Dans ce court roman d’une centaine de pages, c’est au travers du regard d’un jeune garçon que nous voyons ce prisonnier noir, d’abord abattu et apathique, puis étrangement docile et coopératif, devenant même pour les enfants ébahis de naïveté et d’émerveillement « une sorte de magnifique animal domestique, une bête géniale ». Mais au fur et à mesure que l’été de canicule avance, tandis que la préfecture tarde à donner ses instructions, le lecteur sent enfler quelque chose qui relève du drame, un événement qui changera le regard de notre jeune narrateur sur le monde des adultes.

 

Kenzaburô Ôé a été récompensé pour cet ouvrage en 1958 par le prix Akutagawa, l’équivalent de notre Goncourt.
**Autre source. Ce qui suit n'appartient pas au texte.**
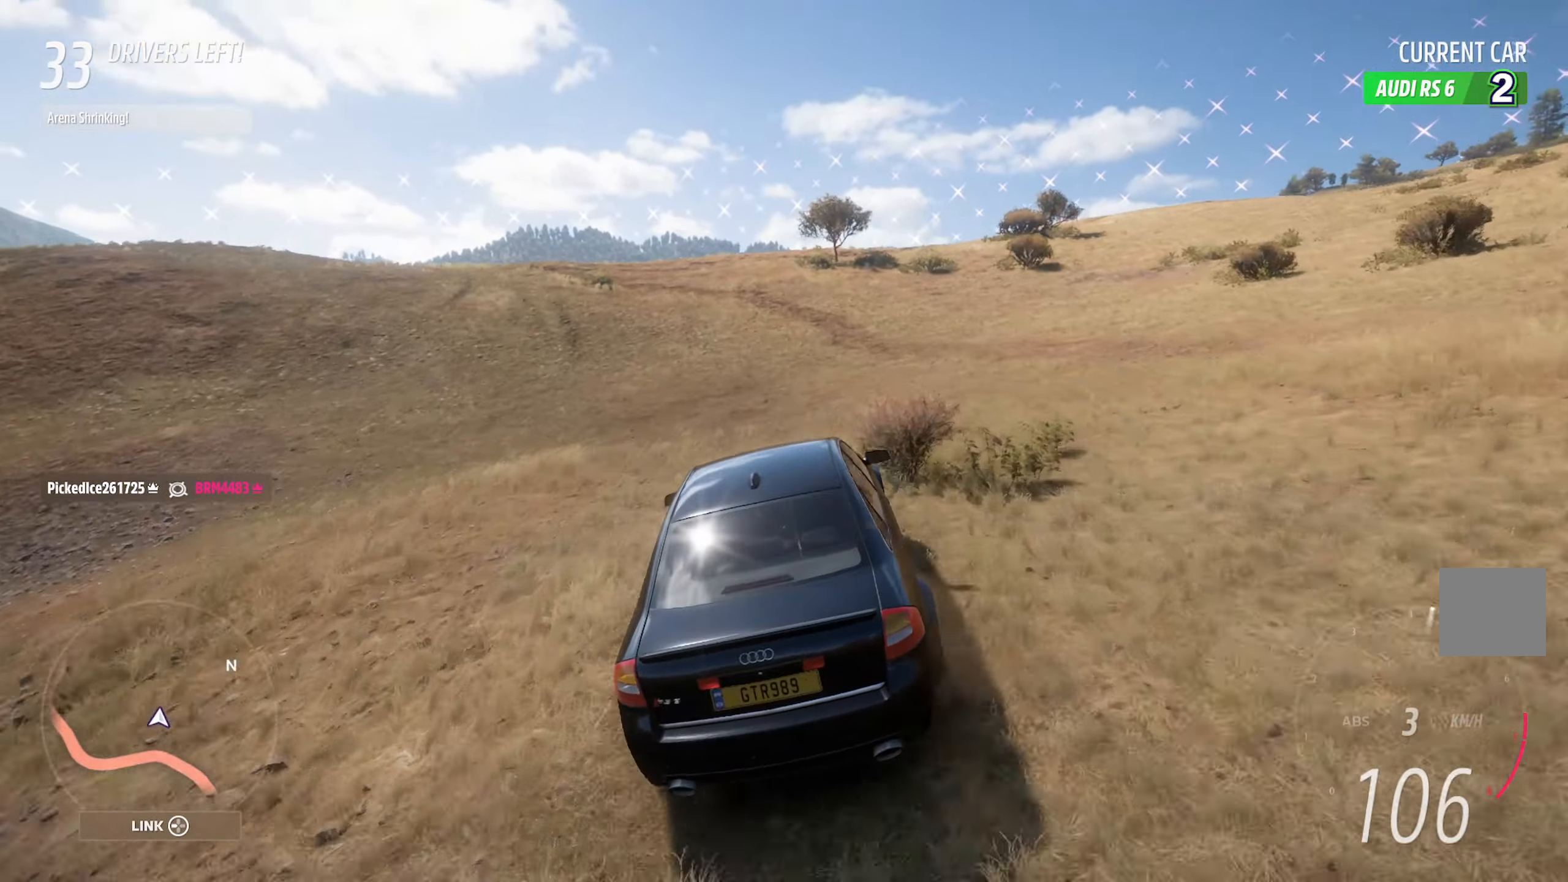
{"buttons": ["A"], "left_stick": "left", "right_stick": "center", "events": [[200, "left_stick", "left"]]}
Sa concision et le prisme enfantin par lequel cet épisode de la guerre du Pacifique est raconté sont remarquables. Cette histoire illustre tout autant la cruauté que l’absurdité d’un conflit qui verse dans le marasme. Une adaptation cinématographique de ce roman a été réalisée en 1961 par Nagisa Oshima sous le titre « Une bête à nourrir » (飼育, Shiiku).

 

Gibier d'élevage : Kenzaburô Oé - 2070425533 | Cultura

3 Réponses 3
‎09-05-2022 11:40

Re: Gibier d'élevage, de Kenzaburô Ôé

Un très beau coup de cœur. Merci @dvall pour la découverte. 

‎09-05-2022 12:07

Re: Gibier d'élevage, de Kenzaburô Ôé

@dvall Intéressant. Je le note. Merci pour cette belle chronique. 

‎09-05-2022 13:07

Re: Gibier d'élevage, de Kenzaburô Ôé

Merci, @clo73 et @LeaCultura. Ce court roman est très vite lu. Je vous le conseille si vous souhaitez découvrir cet auteur. "Seventeen", que j'ai lu juste avant, fera sans doute moins consensus.